Oct. 2, 1856: Near the end of his term, President Franklin Pierce visits Concord to stump for James Buchanan, the Democrat nominated to succeed him. Pierce is greeted with a great parade and reception downtown. A fine horseman, he himself rides in the procession down Main Street.


Oct. 2, 1918: Two Concord soldiers – Marine Lieutenant Paul Corriveau and Private Herbert C. Drew – die in France on the same day. Corriveau is killed in action; Drew succumbs to pneumonia. Drew’s mother will call the Monitor’s attention to the coincidence that 20 years before, the two men were in the same kindergarten class at Walker School.

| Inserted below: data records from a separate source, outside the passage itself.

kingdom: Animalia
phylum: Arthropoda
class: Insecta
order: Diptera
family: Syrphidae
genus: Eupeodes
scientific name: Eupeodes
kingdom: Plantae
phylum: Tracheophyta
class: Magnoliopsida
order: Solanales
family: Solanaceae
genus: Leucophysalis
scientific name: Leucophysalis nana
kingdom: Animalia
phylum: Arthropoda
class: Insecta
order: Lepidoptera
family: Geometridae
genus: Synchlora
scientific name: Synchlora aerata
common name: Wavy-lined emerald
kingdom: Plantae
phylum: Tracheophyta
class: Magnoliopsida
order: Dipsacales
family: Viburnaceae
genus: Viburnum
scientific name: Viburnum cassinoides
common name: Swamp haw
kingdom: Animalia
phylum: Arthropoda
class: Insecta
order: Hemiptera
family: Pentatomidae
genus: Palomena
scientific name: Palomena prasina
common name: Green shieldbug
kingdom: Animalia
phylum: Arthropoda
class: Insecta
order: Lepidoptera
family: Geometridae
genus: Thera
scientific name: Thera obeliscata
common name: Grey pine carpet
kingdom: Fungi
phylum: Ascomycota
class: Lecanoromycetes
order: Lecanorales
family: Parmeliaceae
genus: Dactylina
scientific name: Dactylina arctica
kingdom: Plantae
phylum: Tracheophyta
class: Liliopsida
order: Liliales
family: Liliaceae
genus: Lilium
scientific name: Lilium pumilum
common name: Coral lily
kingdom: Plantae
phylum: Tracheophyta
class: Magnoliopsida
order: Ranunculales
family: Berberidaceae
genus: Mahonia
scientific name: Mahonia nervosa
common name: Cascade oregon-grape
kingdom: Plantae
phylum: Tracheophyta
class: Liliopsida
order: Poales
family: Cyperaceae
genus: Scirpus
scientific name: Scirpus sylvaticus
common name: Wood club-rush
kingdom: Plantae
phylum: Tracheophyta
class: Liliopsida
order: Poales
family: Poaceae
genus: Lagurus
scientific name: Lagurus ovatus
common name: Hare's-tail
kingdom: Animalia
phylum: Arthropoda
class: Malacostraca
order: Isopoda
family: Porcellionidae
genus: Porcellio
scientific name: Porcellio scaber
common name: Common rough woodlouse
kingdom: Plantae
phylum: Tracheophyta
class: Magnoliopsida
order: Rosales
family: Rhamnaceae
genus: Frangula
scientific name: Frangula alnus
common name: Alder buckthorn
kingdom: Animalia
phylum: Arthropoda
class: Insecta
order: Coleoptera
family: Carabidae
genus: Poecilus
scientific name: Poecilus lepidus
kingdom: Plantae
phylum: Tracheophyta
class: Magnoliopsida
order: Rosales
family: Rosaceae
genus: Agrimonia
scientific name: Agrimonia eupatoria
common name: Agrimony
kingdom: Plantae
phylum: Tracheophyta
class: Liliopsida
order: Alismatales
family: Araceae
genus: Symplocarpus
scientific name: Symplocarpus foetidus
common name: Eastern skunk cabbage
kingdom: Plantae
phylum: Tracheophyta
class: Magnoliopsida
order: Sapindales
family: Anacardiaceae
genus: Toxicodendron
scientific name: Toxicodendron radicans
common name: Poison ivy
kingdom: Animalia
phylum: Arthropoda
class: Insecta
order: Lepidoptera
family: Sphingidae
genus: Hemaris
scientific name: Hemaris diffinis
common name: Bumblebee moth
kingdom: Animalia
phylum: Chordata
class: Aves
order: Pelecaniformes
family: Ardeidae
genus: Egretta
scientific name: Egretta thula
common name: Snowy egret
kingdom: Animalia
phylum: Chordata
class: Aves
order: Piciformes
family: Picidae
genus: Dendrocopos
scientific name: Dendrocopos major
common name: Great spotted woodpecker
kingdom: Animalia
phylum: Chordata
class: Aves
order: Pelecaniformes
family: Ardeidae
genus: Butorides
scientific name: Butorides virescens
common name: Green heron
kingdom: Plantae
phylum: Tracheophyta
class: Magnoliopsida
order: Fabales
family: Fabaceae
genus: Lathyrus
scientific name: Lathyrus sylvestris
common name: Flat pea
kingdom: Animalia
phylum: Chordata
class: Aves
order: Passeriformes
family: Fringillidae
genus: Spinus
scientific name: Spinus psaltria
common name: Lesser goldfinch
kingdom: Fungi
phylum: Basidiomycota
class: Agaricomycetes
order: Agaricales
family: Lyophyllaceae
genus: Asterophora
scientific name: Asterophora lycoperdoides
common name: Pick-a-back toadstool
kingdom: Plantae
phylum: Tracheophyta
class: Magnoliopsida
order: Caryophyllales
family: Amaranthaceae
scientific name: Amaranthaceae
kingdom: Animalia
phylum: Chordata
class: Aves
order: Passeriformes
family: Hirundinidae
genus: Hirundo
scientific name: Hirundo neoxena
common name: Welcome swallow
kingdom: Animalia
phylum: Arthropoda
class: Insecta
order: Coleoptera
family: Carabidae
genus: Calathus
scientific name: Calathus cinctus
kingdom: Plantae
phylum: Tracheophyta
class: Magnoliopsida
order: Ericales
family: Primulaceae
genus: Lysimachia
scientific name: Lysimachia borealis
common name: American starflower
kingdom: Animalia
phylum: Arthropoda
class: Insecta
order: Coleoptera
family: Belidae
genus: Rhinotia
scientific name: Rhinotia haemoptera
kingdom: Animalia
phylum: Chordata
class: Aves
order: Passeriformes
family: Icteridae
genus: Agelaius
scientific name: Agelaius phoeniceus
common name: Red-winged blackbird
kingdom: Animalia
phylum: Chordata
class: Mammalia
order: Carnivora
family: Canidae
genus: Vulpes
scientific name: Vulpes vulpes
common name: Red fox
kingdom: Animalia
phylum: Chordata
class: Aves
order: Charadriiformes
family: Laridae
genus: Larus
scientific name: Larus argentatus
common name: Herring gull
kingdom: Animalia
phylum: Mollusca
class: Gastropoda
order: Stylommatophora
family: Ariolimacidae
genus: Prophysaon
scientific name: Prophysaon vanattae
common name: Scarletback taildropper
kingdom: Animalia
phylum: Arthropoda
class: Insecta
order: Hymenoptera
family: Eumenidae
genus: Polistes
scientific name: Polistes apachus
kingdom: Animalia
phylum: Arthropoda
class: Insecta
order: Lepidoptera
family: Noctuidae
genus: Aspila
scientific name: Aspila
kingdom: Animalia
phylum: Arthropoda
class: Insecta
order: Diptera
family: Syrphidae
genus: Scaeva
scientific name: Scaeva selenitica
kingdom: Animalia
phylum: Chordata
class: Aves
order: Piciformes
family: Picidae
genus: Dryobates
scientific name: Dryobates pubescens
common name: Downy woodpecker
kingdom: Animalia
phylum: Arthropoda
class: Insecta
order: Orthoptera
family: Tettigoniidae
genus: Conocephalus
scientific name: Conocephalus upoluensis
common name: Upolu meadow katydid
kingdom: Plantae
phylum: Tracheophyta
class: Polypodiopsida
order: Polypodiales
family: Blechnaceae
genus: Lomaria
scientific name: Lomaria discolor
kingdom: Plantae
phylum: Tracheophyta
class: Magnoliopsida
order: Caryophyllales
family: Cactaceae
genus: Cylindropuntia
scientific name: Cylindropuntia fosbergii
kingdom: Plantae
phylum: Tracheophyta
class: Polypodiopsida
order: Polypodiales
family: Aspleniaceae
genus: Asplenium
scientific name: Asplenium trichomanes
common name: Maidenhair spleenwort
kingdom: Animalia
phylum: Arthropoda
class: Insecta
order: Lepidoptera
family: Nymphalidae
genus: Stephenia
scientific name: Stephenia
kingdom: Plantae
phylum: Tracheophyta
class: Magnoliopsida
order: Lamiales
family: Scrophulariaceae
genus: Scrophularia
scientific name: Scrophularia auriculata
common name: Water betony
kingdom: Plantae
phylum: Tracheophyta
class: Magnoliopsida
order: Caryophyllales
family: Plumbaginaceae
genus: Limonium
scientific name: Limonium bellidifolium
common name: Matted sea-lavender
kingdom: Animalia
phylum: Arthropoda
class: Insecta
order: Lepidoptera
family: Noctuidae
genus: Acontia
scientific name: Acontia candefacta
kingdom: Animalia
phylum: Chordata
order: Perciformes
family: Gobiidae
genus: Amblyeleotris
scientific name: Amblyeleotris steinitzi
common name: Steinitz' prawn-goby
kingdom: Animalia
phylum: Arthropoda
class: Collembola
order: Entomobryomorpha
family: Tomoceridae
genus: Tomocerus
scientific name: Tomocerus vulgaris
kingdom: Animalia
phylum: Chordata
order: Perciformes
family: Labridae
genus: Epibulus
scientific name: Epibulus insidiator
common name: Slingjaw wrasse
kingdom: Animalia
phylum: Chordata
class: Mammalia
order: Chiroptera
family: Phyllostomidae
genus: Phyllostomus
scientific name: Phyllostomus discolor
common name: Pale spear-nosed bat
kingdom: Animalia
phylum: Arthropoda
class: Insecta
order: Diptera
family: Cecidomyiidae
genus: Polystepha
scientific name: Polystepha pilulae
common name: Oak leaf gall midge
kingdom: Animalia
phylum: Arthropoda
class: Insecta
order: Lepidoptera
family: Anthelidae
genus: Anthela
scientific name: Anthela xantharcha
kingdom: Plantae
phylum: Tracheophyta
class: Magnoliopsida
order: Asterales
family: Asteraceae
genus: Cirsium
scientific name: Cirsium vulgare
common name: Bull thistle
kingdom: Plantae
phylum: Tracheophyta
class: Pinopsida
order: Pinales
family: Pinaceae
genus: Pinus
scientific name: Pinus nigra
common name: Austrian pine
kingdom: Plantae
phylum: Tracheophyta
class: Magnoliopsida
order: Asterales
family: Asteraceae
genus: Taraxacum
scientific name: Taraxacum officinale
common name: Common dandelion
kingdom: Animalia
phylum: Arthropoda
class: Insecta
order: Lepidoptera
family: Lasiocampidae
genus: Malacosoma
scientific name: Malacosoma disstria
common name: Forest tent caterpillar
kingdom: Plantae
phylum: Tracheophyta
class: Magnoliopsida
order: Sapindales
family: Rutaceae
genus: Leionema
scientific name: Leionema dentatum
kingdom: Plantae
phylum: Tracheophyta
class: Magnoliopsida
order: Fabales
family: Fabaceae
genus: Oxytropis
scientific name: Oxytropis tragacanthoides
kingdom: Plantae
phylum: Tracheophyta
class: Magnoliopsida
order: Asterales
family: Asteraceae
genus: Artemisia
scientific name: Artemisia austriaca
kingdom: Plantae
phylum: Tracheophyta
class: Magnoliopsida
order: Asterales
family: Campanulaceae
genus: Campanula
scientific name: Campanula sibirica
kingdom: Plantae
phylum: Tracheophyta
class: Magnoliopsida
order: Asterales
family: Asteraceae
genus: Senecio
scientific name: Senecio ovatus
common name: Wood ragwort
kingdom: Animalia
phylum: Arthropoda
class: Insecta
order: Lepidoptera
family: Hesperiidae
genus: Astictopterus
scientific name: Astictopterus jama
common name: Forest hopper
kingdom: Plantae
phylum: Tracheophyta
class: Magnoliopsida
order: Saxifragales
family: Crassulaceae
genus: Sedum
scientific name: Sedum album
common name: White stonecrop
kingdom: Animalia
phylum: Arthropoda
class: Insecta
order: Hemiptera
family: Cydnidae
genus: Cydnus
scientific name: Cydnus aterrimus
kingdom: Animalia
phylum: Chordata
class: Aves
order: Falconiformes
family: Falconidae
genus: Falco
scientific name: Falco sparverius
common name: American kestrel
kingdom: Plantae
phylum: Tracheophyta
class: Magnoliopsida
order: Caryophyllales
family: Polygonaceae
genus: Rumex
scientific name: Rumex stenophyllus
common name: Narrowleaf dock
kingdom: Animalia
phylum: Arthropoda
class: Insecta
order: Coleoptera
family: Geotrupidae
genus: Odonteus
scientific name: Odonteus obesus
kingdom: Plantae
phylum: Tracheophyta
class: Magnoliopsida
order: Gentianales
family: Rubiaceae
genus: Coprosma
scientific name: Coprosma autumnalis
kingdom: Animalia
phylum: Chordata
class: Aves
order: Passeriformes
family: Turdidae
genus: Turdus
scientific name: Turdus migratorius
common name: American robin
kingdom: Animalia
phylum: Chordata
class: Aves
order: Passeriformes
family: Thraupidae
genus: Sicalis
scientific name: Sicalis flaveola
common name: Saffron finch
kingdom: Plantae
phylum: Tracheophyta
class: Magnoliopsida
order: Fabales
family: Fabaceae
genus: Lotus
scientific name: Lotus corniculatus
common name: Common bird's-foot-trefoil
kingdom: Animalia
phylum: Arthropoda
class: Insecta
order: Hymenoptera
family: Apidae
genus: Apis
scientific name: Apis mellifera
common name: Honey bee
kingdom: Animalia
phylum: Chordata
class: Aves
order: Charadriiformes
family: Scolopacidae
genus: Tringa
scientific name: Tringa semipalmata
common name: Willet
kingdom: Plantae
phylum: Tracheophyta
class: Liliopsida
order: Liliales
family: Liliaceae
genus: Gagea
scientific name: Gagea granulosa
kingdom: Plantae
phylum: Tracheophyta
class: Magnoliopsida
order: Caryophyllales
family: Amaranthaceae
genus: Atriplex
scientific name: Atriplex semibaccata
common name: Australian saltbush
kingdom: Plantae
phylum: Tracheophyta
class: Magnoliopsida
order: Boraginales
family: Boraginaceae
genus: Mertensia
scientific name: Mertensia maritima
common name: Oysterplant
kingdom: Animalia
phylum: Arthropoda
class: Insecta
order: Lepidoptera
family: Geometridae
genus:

Oct. 2, 1929: Vincent Cozzi of Albin Street in Concord is the sculptor of a fully equipped 6-foot doughboy being carved from a 3-ton block of granite at Swenson Granite Co. When it is completed, the statue will be shipped to Harrisonville, Mo., to stand in the square as a memorial to that town’s World War dead. Cozzi is using a photo of a Missouri soldier as a model for his statue, which he expects will take eight weeks to complete.


Oct. 2, 1963: Gov. John King announces the formation of the New Hampshire Commission on the Status of Women. The chairwoman will be Margaret Normandin of Laconia, the vice chairwoman Marion Alexander of Concord. The commission is modeled after a national commission created by President John F. Kennedy in 1961.


Oct. 2, 1990: The U.S. Senate confirms the nomination of David H. Souter of Weare to the U.S. Supreme Court. At the State House in Concord, Souter tells a gathering of well-wishers: “I have been given much and much will be expected from me in return, and I will make that return to you and I will make it in the fullest measure that I can.”


Oct. 2, 2000: Campaigning in Concord, Ralph Nader criticizes the Commission on Presidential Debates, which has excluded him from tonight’s debate in Boston. He says the two major parties “have wasted democracy in this country.”